Virüs ile savaşmıyoruz (virüs de bizle savaşmıyor), virüsü anlamaya çalışıyoruz. Anlayabildiğimiz zaman ona uyum sağlayacağız (aşıların mantığı tam da budur).

Kavramamız gereken ikinci nokta şu: Sıkıntımızın kaynağı virüsler değil, kendimiziz. Yeni virüsümüz çarpıcı bir biçimde gösterdi ki, mevcut hakim sistemimiz son derece yetersiz ve kırılgan. Çünkü insan-insan zıtlaşmasına (sınıflılığa) dayalı.

“Biz işçiler neden evde kalamıyoruz?”

Büyük doğal afetler ilk başta “doğanın kılıcı” olarak doğarlar, ama kısa süre içinde “tarihin kılıcı”na dönüşürler. İnsanlar sınıflara bölündüğünden ve sömürü ortaya çıktığından beri her zaman böyle olmuştur.
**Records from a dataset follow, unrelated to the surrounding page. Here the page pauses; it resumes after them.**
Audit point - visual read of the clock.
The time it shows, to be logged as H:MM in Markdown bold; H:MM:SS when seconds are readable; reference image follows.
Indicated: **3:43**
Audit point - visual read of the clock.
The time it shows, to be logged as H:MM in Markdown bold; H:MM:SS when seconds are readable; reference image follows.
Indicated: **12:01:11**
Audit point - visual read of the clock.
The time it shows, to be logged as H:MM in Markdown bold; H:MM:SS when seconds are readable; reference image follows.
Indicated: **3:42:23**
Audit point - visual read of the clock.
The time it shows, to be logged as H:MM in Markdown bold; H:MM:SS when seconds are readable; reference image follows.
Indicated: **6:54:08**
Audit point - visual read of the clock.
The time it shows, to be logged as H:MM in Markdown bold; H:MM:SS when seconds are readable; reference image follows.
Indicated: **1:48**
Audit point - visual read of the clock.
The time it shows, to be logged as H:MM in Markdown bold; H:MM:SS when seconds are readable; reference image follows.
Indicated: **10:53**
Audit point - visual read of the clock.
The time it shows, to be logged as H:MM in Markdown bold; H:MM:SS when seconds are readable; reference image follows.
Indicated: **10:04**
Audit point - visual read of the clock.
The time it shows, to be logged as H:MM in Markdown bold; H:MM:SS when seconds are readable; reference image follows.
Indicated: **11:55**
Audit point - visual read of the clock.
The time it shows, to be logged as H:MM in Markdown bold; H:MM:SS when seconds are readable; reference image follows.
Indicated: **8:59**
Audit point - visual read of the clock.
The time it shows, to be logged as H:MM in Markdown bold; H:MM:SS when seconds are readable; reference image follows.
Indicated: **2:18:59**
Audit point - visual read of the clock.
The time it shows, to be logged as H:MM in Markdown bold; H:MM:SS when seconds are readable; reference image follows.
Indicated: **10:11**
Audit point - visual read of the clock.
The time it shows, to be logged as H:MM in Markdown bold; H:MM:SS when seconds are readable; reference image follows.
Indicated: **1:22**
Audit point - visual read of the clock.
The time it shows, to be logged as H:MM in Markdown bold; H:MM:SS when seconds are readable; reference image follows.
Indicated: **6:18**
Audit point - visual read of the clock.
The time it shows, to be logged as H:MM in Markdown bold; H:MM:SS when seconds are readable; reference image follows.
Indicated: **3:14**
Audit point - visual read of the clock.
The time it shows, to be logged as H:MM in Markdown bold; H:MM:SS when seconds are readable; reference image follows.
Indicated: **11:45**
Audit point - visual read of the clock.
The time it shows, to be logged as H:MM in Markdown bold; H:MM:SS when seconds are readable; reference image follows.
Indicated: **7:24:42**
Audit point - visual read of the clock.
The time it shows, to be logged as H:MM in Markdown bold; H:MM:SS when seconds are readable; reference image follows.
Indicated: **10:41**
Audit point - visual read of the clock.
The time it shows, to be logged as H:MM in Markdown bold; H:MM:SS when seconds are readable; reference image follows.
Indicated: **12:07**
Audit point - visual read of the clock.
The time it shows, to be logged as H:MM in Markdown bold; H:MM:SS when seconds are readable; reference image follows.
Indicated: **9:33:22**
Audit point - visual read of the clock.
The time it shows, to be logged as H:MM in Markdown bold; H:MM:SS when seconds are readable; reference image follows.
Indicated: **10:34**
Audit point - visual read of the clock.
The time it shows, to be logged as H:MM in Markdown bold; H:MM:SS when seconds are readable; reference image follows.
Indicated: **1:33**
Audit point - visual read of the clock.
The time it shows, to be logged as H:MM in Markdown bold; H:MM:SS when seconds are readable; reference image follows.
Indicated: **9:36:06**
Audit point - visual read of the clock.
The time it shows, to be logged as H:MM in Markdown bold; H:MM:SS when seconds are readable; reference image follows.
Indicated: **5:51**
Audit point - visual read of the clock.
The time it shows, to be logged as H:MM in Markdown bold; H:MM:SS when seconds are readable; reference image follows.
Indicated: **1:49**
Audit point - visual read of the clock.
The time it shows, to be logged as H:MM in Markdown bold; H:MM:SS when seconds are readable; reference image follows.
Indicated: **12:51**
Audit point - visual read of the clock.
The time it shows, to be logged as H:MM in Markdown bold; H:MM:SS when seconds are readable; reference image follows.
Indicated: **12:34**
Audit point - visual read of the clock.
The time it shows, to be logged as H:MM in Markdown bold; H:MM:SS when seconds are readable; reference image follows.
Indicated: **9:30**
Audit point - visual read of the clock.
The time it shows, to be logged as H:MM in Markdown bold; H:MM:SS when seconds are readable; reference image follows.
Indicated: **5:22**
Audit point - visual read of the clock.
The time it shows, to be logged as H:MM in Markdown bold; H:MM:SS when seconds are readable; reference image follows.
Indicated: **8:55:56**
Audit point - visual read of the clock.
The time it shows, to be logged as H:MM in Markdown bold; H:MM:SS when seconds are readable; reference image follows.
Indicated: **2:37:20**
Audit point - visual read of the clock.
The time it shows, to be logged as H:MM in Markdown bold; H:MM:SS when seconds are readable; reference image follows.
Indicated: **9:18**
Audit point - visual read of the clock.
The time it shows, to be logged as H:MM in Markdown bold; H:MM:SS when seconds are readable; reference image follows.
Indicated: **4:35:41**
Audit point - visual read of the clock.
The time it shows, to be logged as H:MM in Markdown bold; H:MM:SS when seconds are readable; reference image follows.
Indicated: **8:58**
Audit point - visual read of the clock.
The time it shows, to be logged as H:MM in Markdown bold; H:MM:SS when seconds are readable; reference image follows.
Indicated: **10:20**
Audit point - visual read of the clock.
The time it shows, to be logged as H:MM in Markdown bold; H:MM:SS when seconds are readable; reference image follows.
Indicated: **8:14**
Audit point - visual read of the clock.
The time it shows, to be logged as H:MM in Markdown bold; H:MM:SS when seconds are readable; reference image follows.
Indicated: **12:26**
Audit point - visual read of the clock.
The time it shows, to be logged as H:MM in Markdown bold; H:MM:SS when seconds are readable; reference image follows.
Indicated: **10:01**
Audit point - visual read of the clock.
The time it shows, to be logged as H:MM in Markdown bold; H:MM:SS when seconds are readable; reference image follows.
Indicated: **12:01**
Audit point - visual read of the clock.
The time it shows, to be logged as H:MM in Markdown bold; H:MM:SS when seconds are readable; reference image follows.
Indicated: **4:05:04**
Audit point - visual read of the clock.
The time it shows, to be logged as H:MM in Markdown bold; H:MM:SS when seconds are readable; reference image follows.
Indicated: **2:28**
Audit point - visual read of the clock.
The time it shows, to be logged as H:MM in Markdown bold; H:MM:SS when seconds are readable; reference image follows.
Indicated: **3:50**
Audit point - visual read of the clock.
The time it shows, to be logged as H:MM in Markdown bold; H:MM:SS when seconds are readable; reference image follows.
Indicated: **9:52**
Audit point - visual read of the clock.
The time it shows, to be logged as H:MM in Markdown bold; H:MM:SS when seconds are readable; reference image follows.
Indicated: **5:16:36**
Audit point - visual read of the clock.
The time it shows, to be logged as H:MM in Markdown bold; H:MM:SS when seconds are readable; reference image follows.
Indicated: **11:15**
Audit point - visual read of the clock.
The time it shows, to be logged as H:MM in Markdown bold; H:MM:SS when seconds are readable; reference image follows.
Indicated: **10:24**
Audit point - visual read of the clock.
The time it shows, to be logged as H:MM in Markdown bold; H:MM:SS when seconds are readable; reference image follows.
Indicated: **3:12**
Avrupa’nın önemli merkezlerinden birini yerle bir eden 1755 Lizbon Depremi ve ardından gelen tsunami en bilinen örneklerdendir. Dönemin önde gelen aydınları, özellikle Aydınlanma filozofları üzerinde düşünürler. Depremin yozlaşmaya karşı Tanrı’nın bir gazabı olduğu görüşüne Voltaire başkaldırır. “Lizbon Felaketi Üzerine Şiir”inde, yaşananın dinle ve Tanrı’yla bir ilişkisinin olmadığını, depremin bir doğa olayı olduğunu ve bilimsel yaklaşımla çözümlenebileceğini haykırır. Rousseau ise bir adım ileri gider ve Voltaire’e şu basit soruyu yöneltir: “Peki, neden hep yoksullar ölüyor?” Bu soru 30 yıl sonra yanıtını bulur: Büyük Fransız Devrimiyle!

Geçen gün sosyal medyada inşaat işçilerinin çeşitli yerlere astıkları “Biz işçiler neden evde kalamıyoruz?” pankartını gördüğümde aklıma Rousseau’nun sorusu geldi. İşçiler aynı basit soruyu sormuşlar. Bir soru formüle edildiğinde yanıt gündeme giriyor demektir.

Bilim yolu aydınlatır, ama son noktayı sınıf mücadelesi koyar.